◆ Things to do
1. According to the post on the Neustadt Prize, why is the nominating process a bonus for readers?
2. In the post on the Neustadt Prize, repeat the stretch from "For readers, the" through "our reading list.".

◆ Selected passage
#####

The Neustadt Prize: A fabulous international reading list

2014-Nominees

The winner of 2014 Neustadt International Prize for Literature will be announced today, November 1.

(A festival celebrating Noami Shihab Nye, winner of 2013 NSK Prize for Children’s literature is currently ongoing at the University of Oklahoma. )

I like this prize for its quirkiness, and I mean that it a good way.

The Neustadt International Prize for Literature, sometimes called the ‘American Nobel’ (don’t ask), is awarded every two years.   The  Executive Director of World Literature Today, in consultation with leadership of the University of Oklahoma, selects members of a jury made up of international writers. Each juror nominates one writer (it matters not if writer is a poet, a novelist or a playwright) and selects one representative work by the nominated writer.  A list of nominees and their books is then announced.

The transparency alone makes the Neustadt un-Nobel-like and that’s a good thing.

For readers, the nominating process generates two lists of authors;  one of jurors and another of nominees.  This is a bonus for readers like me who’re always looking to add new writers to our reading list.

The list of past Neustadt Prize Laureates is utter goodness with names such as Rohinton Mistry, Patricia Grace, Alvaro Mutis, David Malouf, Nuruddin Farah, Assia Djebar, Duo Duo, Elizabeth Bishop and more.

I can only imagine the emotional returns from completing a reading challenge of works by Neustadt laureates, nominees and jurists. Hint. Is anyone there?

#####

[Data excerpts]

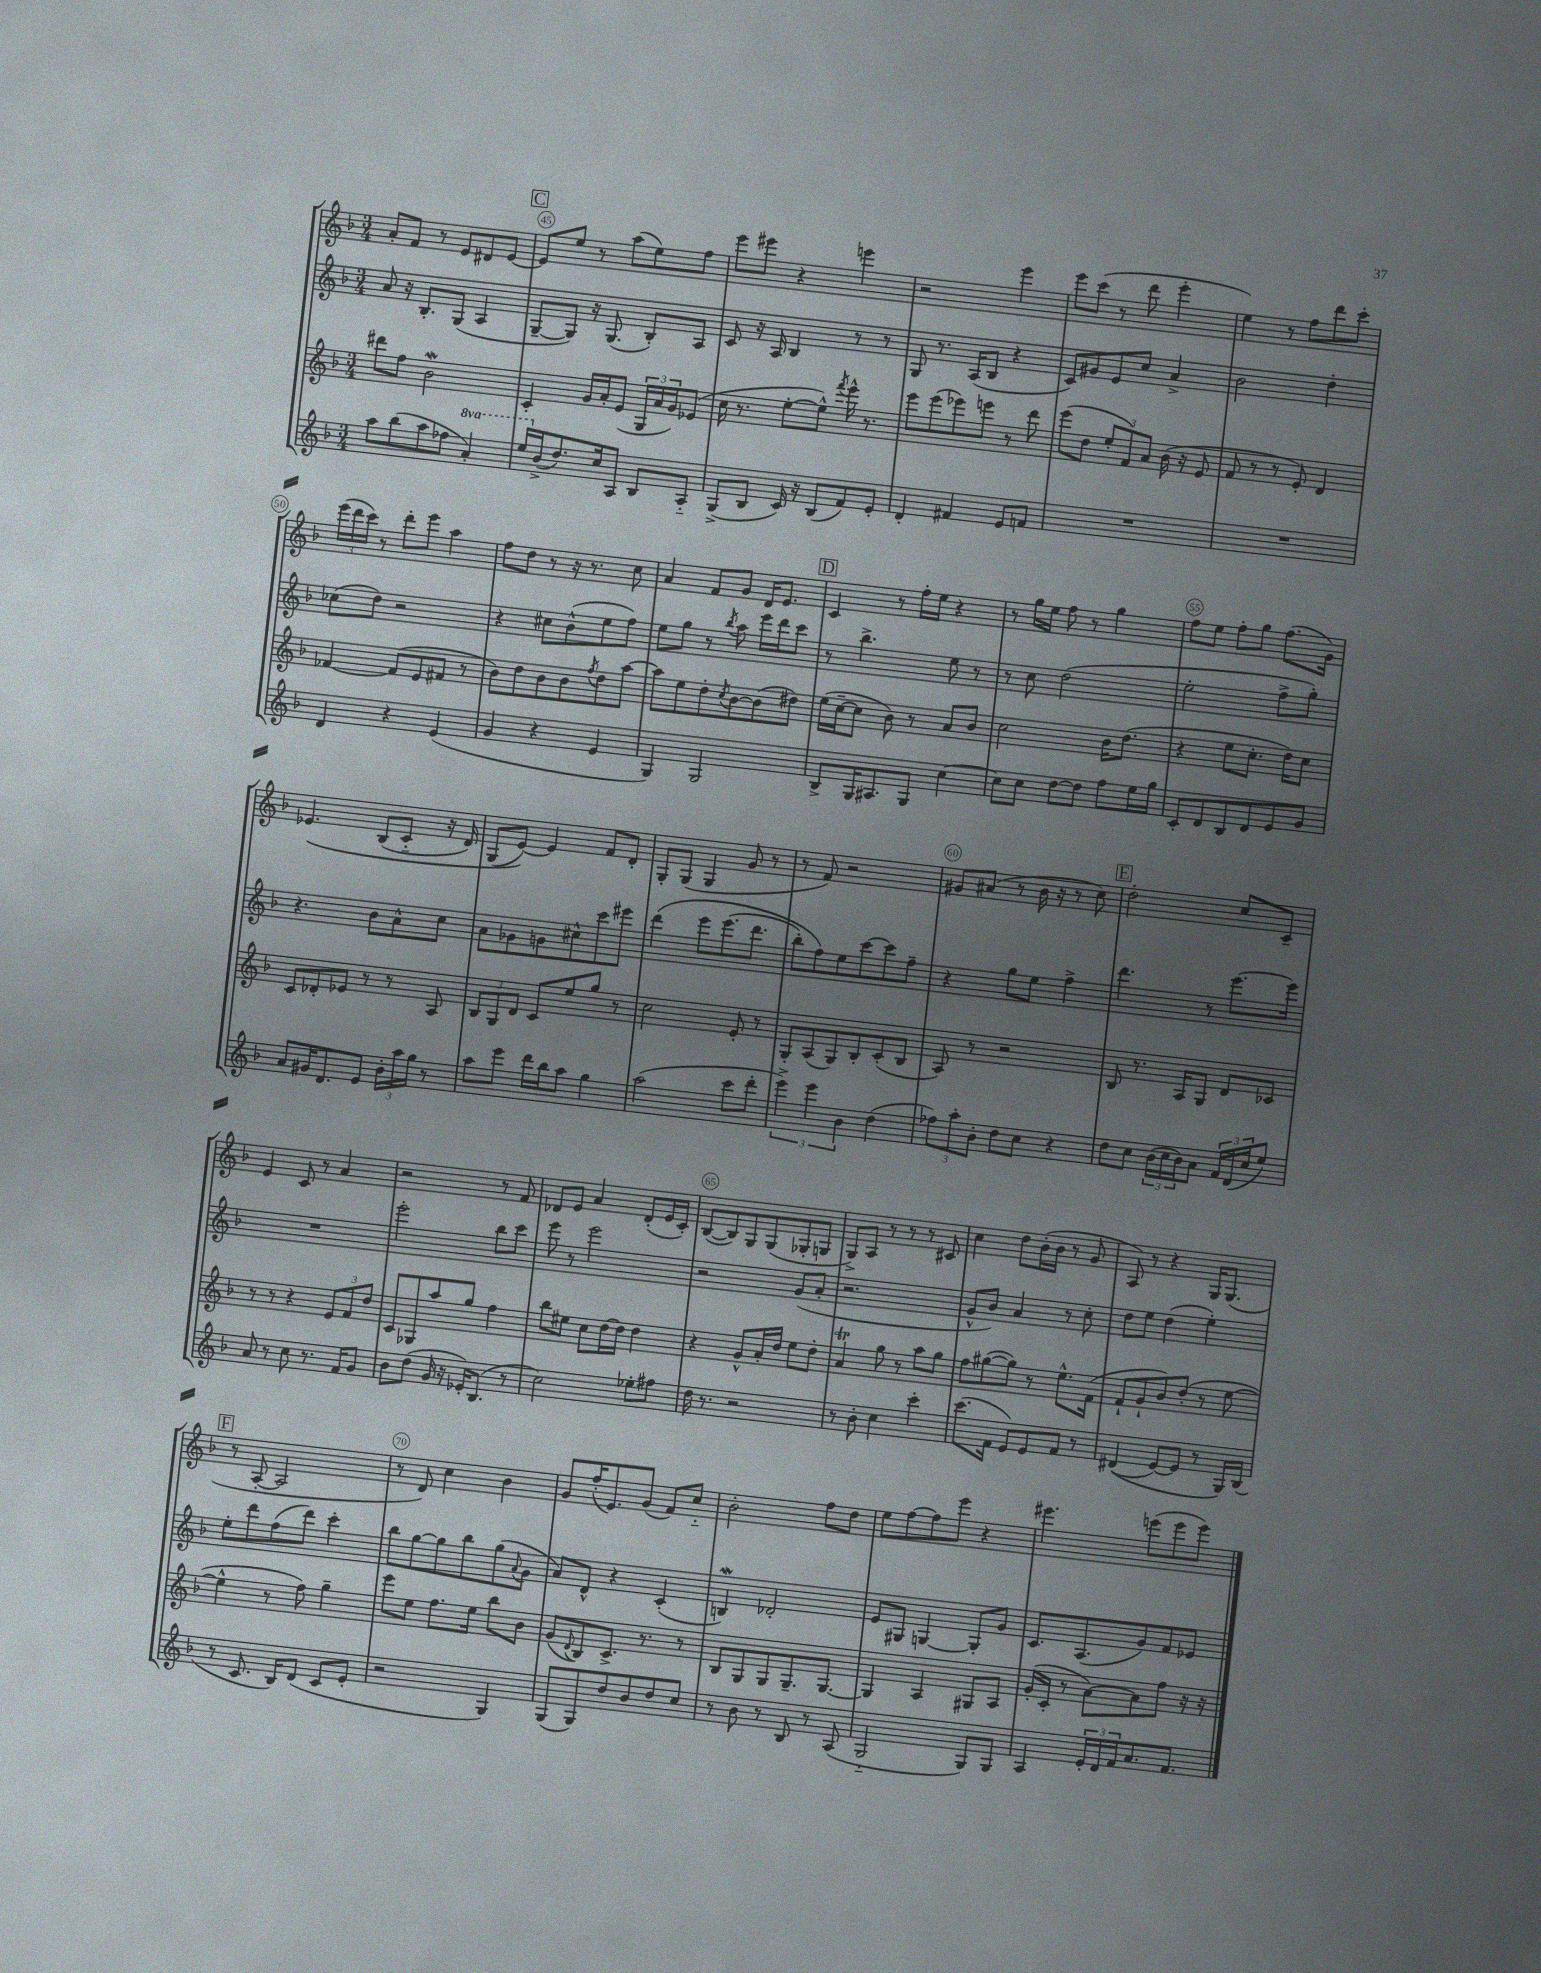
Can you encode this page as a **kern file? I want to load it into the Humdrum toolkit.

**kern	**kern	**kern	**kern
*staff4	*staff3	*staff2	*staff1
*clefG2	*clefG2	*clefG2	*clefG2
*k[b-]	*k[b-]	*k[b-]	*k[b-]
*M3/4	*M3/4	*M3/4	*M3/4
8aa\L	8ddd#\L	8a/	8a'/L
(8bb-\	8ff\J	16r	8f/J
.	.	8.B-'/L	.
8aa\	2b-\	.	8r
8ff-\J	.	(8G/J	8e/L
4aa'/)	.	4A/	8d#/
.	.	.	[8e/J
=	=	=	=
16eee/LL	4c'/	[8G~/L	8e/]L
(16b-^/J	.	.	.
8.dd/)	.	8G/]J)	8ee/J
.	16g/LL	16r	8r
16cc/k	16a'/J	(8.G/	.
8A/J	(8e/J	.	(8aa\L
8B-/L	24G/LL	8B-'/L)	8ee\)
.	24a/	.	.
.	24g/J)	.	.
8A'~/J	(8e-/J	8A/J	8ff\J
=	=	=	=
(8G^/L	16cc\	8c/	8eee\L
.	8.r	.	.
8B-/J	.	16r	8eee#\J
.	.	16A/	.
16c/)	[8ee'\L	4B-/	4r
16r	.	.	.
(8B-/L	8ee^^\]J)	.	.
.	8qfff/	.	.
8f/)	16eee^^\	8r	4eee\
.	8.r	.	.
8e'/J	.	8r	.
=	=	=	=
4d'/	8eee\L	8G/	2r
.	(8eee\	8.r	.
4f#/	8eee-\)	.	.
.	.	(16A/LK	.
.	8eee\J	8B-/J	.
8e/L	8r	4r	4eee\
8f/J	8ddd\	.	.
=	=	=	=
2.r	(8eee\L	8c/L)	8eee\L
.	8dd\J	8g#/	(8ccc\J
.	12ee'/L	8e/	8r
.	12f/)	.	.
.	.	8cc/J	8ddd\
.	12a/J	.	.
.	(16b-\	4a^/	4eee'\
.	16r	.	.
.	8e/	.	.
=	=	=	=
2.r	8f/	2b-\	4ee\)
.	8r	.	.
.	8r	.	8r
.	8e'/)	.	8ff\L
.	4d/	4dd'\	8ddd\
.	.	.	8ccc'\J
=	=	=	=
4d/	[4f-/	(8cc-\L	(24eee\LL
.	.	.	24ddd\
.	.	.	24ccc\JJ)
.	.	8dd\J)	8r
4r	(8f-/]L	2r	8ddd'\L
.	8e/	.	8eee\J
(4e/	8f#/J	.	4aa\
.	8r	.	.
=	=	=	=
4g/	8b-\L)	4r	8ff\L
.	8dd\	.	8dd\J
4r	8b-\	8cc#\L	8r
.	8b-\	(8b-^^\	16r
.	.	.	8.r
.	8qff/	.	.
4e/	8dd\	8ee\	.
.	[8aa\J	8ff\J)	8cc\
=	=	=	=
4G/)	8aa\]L	8ee\L	4a/
.	8ee\	8gg\J	.
2G/	8dd'\	8r	8f/L
.	8qcc/	8qbb-/	.
.	[8b-\	8aa\	8g/J
.	(8b-\]	16eee\LL	16d/LK
.	.	16ddd\J	8.e/J
.	8dd#\J)	8ccc\J	.
=	=	=	=
8B-^/L	(16ee\LL	8r	4c/
.	[16cc~\J	.	.
16G/K	8cc\]J	4.bb-^\	.
8.A#/	.	.	.
.	8b-\)	.	8r
8G/J	8r	.	16ff'\LL
.	.	.	16ee\JJ
[4cc\	8a/L	8ee\	4r
.	8b-/J	8r	.
=	=	=	=
8cc\]L	2cc\	8r	8r
8cc\J	.	8cc\	16gg\LL
.	.	.	16ee\JJ
[8dd\L	.	(2dd\	8ff\
8dd\]J	.	.	8r
8ff\L	16b-\LK	.	4gg\
.	(8.dd\J	.	.
16ee\L	.	.	.
16gg\JJ	.	.	.
=	=	=	=
8c'/L	4r	2ee'\	8ff\L
8d/	.	.	8ee\J
8B-/	8ee\L	.	8ff'\L
8d/	8.cc'\J	.	8gg\J
8e/	.	8ff^\L	(8.ff\L
.	16dd\LK)	.	.
8g/J	8cc\J	8gg'\J)	.
.	.	.	16g\Jk)
=	=	=	=
8a/L	8c/L	4.r	&(4.e-/
16g#/K	8d-'/	.	.
8.d/	.	.	.
.	8e-/J	.	.
8e/J	8r	8b-\L	(8B-/L
24b-'\LL	8r	8a^^\	8c'~/J
24aa\	.	.	.
24gg\JJ	.	.	.
8r	8A/	8cc\J	16r
.	.	.	16d/)
=	=	=	=
8aa\L	12B-/L	8a\L	(8G/L
.	12G/	.	.
8eee\J	.	8g-\	[8e/J)&)
.	12d/J	.	.
16ddd\LL	8c/L	8g\	4e/]
16bb-\J	.	.	.
8aa\J	8ee/	8cc#^^\	.
4gg\	8gg/J	8ccc\	8f/L
.	8r	8eee#\J	8d'/J
=	=	=	=
(2aa\	2cc\	&(4ddd\	8G'/L
.	.	.	(8G/J
.	.	8eee\L	4G/
.	.	(8.eee\	.
8ccc\L	8e'/	.	8g/
.	.	8.ddd\J	.
8ddd'\J	8r	.	8r
=	=	=	=
6eee^\)	8G'/L	8bb-'\L)	8r
.	(8A/	8ff\&)	8f/)
6eee\	.	.	.
.	8G/)	8ee\	2r
6b-\	.	.	.
.	8B-'/	[8ccc\	.
(4dd\	(8c'/	8ccc\]	.
.	8B-/J	8ff~\J	.
=	=	=	=
12ff-\L)	8A/)	4r	8g#/L
12aa'\	.	.	.
.	8r	.	(8a#/J
12b-'\J	.	.	.
8dd\L	2r	8gg\L	8r
8cc\J	.	8ee\J	16b-\
.	.	.	16r
4r	.	4ff^\	8r
.	.	.	8cc\)
=	=	=	=
8dd\L	8B-/	4.ddd\	2dd'\
8cc\J	8.r	.	.
(24b-\LL	.	.	.
24cc\	.	.	.
.	16A/LK	.	.
24b-\J)	.	.	.
8a\J	8G/J	8r	.
24f/LL	8d/L	[8.eee\L	8cc/L
(24d/	.	.	.
24cc/J	.	.	.
8ee/J)	8c-/J	.	8c~/J
.	.	16eee\]Jk	.
=	=	=	=
8a/	8r	2.r	4e/
8r	8r	.	.
8cc\	4r	.	8c/
8.r	.	.	8r
.	12e/L	.	4a/
16f/LK	.	.	.
.	12f/	.	.
8g/J	.	.	.
.	12dd/J	.	.
=	=	=	=
8b-\L	8c/L	2eee'\	2r
(8dd\J	8G-/	.	.
16g/	8aa/	.	.
16r	.	.	.
16e-'/LK)	8gg/J	.	.
(8.B-/J	.	.	.
.	4ff\	8bb-\L	8r
8r	.	8ccc\J	8f/
=	=	=	=
2cc\)	8bb-\L	8eee\	8d-/L
.	8ee#\J	8r	8e/J
.	8cc\L	2eee\	4a/
.	[16dd\L	.	.
.	16dd\]JJ	.	.
8ee-'\L	4dd\	.	(8d-'/L
8ff#\J	.	.	16e/L
.	.	.	16c'/JJ)
=	=	=	=
16dd\	4r	2r	([8B-/L
8.r	.	.	.
.	.	.	8B-/])
2r	8g^^/L	.	8G/
.	16a'/L	.	(8G/
.	16dd/JJ	.	.
.	8ee\L	(8g/L	8G-'/
.	8dd'\J	8a'/J	8G/J
=	=	=	=
8r	4a/	2.r	8G^/L)
8b-'\	.	.	8A/J
4cc\	8gg\	.	8r
.	8r	.	8r
4ccc'\	8aa\L	.	8r
.	8gg\J	.	8c#/
=	=	=	=
(8.ccc\L	8ff\L	8g^^/L	4cc\
.	([8gg#\	8b-/J)	.
16f\Jk	.	.	.
8e/L)	8gg#\]J)	4a/	8dd\L
8e/	8r	.	(16b-'\L
.	.	.	16b-\JJ
8f/J	8.ee^^\L	8r	8r
8r	.	8cc'\	8g/
.	(16f\Jk	.	.
=	=	=	=
&((4d#/	8f`/L	8dd\L	8A/)
.	8g`/	8ee\J	8r
[8e/L)	8b-/)	(4dd\	4r
8e/]J	(8dd'/J	.	.
8r	8r	4ee'\)	16G/LK
.	.	.	(8.G/J
16G/LL&)	[8ee\	.	.
(16B-/JJ	.	.	.
=	=	=	=
8r	4ee^^\]	8ee'\L	8r
8.c/	.	8ddd\	[8A'/
.	8r	(8ff\	2A/]
16B-/LK)	.	.	.
(8d/J	8ff\)	8ddd\J)	.
8c/L	4gg~\	4ccc'\	.
8e'/J	.	.	.
=	=	=	=
2r	8eee\L	8bb-\L	8r
.	8ee\J	[8gg\	8d/)
.	8.ff\L	8gg\]	4cc\
.	.	8bb-\	.
.	16ee\Jk	.	.
4G/)	8bb-\L	(8gg\	4b-\
.	.	8qqa/	.
.	8b-\J	8g\J	.
=	=	=	=
(8G/L	(8g/L	8a/L)	8g/L
.	8qqd/	.	.
8G/)	8B-/)	8d^^/J	(16ff'/K
.	.	.	8.e/)
8dd/	8.c^/J	4r	.
8b-/	.	.	(8g/J
.	8.r	.	.
8dd/	.	(4c'/	8f/L)
8cc/J	8r	.	8cc'~/J
=	=	=	=
8r	8B-/L	4B/)	2b-'\
8b-\	8G/	.	.
8r	8G/	2d-'/	.
8B-/	8.G~/	.	.
8r	.	.	8ff\L
.	[8.G/J	.	.
(8A/	.	.	8dd\J
=	=	=	=
2G'~/	4G/]	8e/L	8ee\L
.	.	8G#/J	[8ff\
.	4A/	[4G/	8ff\]
.	.	.	8eee\J
8G/L)	8G#/L	8G'/]L	4r
8G/J	8A/J	8g/J	.
=	=	=	=
4A/	(16g'/LL	8.c/L	4.eee#\
.	16c'/JJ	.	.
.	8r	.	.
.	.	(8.A/	.
24e'/LL	[8a\L)	.	.
24d/	.	.	.
24f/J	.	.	.
8.a/	8a\]	8g/)	(8eee\L
.	8ff\J	8f/	8eee\
8.f/J	.	.	.
.	16r	8e-/J	8eee\J)
.	16r	.	.
==	==	==	==
*-	*-	*-	*-
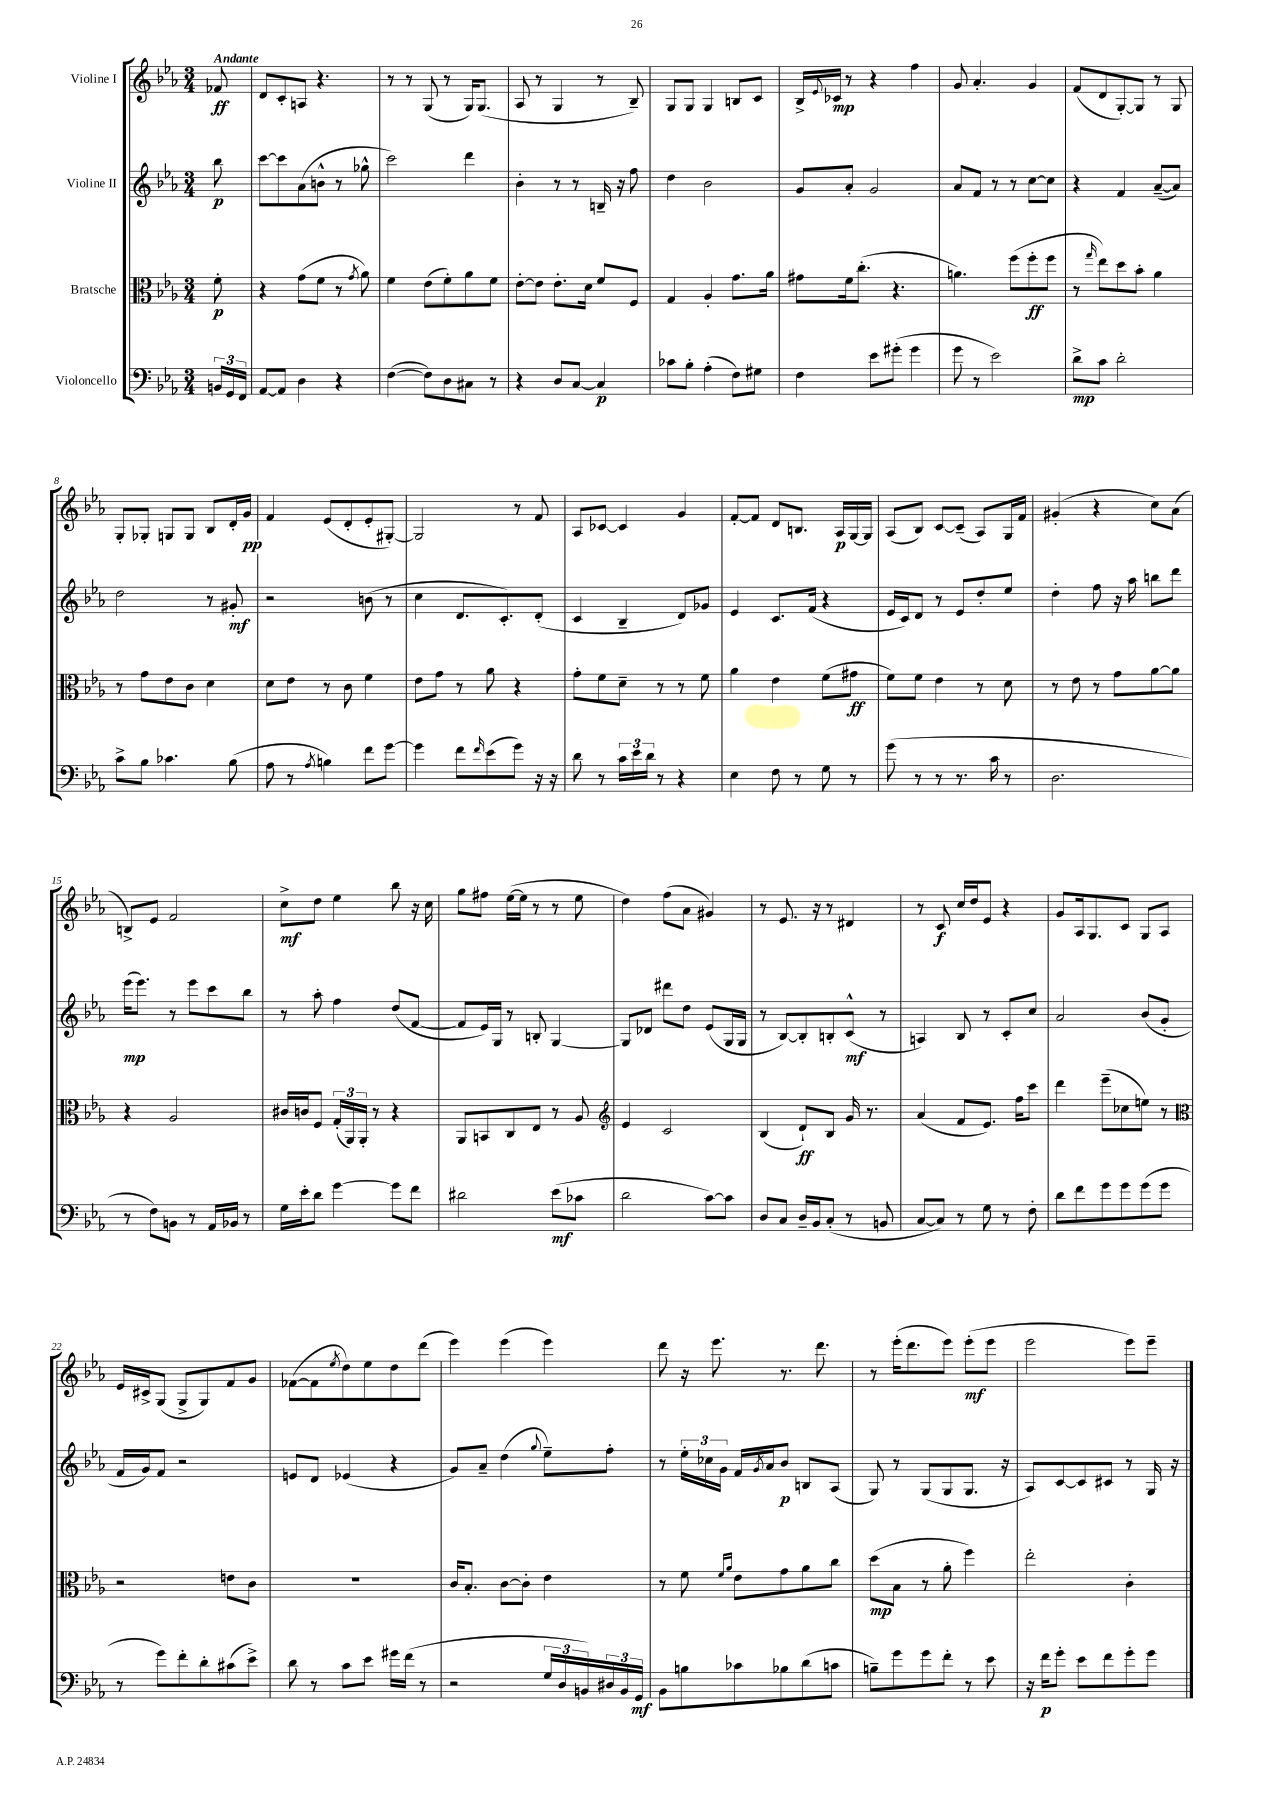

#####

◆ Answers provided
1. The nominating process produces two lists of authors, one of jurors and one of nominees. That suits readers who are always looking to add new writers to their reading list.

2.
For readers, the nominating process generates two lists of authors;  one of jurors and another of nominees.  This is a bonus for readers like me who’re always looking to add new writers to our reading list.